## TEXTO DE LEITURA
Terça, 21 Mai 2024

Além de guardar os livros, as bibliotecas são elas próprias motivos para histórias: quem nunca ouviu falar sobre o incêndio da Biblioteca de Alexandria, que destruiu entre 400 mil e 1 milhão de livros em 646 depois de Cristo? Jorge Luis Borges, que chegou a ser diretor da Biblioteca Pública Nacional em Buenos Aires, escreveu que as bibliotecas são uma metáfora do universo, imagem concentrada no conto A biblioteca de Babel:

 

A Biblioteca existe ab aeterno. Dessa verdade cujo colorário imediato é a eternidade futura do mundo, nenhuma mente razoável pode duvidar. O homem, o imperfeito bibliotecário, pode ser obra do acaso ou dos demiurgos malévolos; o universo, com seu elegante provimento de prateleiras, de tomos enigmáticos, de infatigáveis escadas para o viajante e de latrinas para o bibliotecário sentado, somente pode ser obra de um deus. Para perceber a distância que há entre o divino e o humano, basta comparar esses rudes símbolos trêmulos que minha falível mão gratuja na capa de um livro, com as letras orgânicas do interior: pontuais, delicadas, negríssimas, inimitavelmente simétricas.

## REQUISITOS DO EXERCÍCIO
Escreva a continuação do texto sobre bibliotecas, começando logo após a última frase apresentada.

## DADOS FORNECIDOS
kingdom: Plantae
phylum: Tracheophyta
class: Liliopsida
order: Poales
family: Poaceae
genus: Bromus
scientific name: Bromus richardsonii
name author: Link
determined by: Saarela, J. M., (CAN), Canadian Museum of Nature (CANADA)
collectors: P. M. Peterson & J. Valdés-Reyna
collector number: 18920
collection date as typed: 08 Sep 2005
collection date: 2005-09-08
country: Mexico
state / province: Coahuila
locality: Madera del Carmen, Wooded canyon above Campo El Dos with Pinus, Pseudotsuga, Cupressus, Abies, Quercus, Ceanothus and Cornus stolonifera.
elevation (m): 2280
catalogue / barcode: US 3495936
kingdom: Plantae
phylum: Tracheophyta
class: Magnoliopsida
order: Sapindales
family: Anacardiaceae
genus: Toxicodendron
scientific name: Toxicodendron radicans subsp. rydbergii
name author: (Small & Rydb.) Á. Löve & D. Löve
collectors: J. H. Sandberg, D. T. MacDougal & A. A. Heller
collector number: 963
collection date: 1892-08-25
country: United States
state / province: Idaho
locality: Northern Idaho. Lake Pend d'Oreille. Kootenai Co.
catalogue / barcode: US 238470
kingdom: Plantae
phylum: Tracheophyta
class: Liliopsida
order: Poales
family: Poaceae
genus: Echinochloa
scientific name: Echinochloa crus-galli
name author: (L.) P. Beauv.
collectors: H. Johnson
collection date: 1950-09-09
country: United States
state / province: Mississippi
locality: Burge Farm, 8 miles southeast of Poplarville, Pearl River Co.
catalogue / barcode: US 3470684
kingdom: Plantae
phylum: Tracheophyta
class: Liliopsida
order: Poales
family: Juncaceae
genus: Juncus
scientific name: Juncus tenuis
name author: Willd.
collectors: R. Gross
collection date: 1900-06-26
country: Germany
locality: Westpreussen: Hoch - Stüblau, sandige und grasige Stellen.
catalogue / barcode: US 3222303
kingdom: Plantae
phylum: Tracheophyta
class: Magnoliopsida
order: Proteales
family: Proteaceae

## RESPOSTA A SEGUIR
Para o escritor e ensaísta Umberto Eco, grande admirador de Borges, biblioteca é sinônimo de repertório: serve tanto para livros, quanto para filmes ou experiências. Sobre a influência de Borges em sua obra, ele fala o seguinte: 

 

Quando, depois, escrevi O nome da rosa é mais que evidente que, ao construir a livraria, pensava em Borges. Se alguém for ler o meu verbete “Código” na Enciclopédia Einaudi, verá que em um dos parágrafos faço uma experiência sobre a Biblioteca de Babel. Ora, aquele verbete foi escrito em 1976, dois anos antes de começar O nome da rosa, sinal de que pela biblioteca borgeana eu já era obcecado há tempos. Enfim, quando começo a escrever o romance, vem-me naturalmente a idéia de biblioteca e com ela a de um bibliotecário cego, que decido chamar de Jorge de Burgos [o próprio Borges ficou cego]. Realmente não me lembro se foi ao decidir chamá-lo assim que fui ver o que acontecia em Burgos, ou se o chamei assim porque já sabia que naquela época em Burgos fora produzido o pergaminho de paño, isto é, o papel em vez do pergaminho. Por vezes as coisas juntam-se muito rapidamente, lendo-se aqui e acolá, e não é possível recordar o que veio antes.

 

Além de demonstrar a presença de Borges em sua própria Biblioteca, Eco também nos mostra que a formação de cada biblioteca é cumulativa e aleatória, sem que nunca saibamos como as idéias e imagens dos livros se refletem um nos outros.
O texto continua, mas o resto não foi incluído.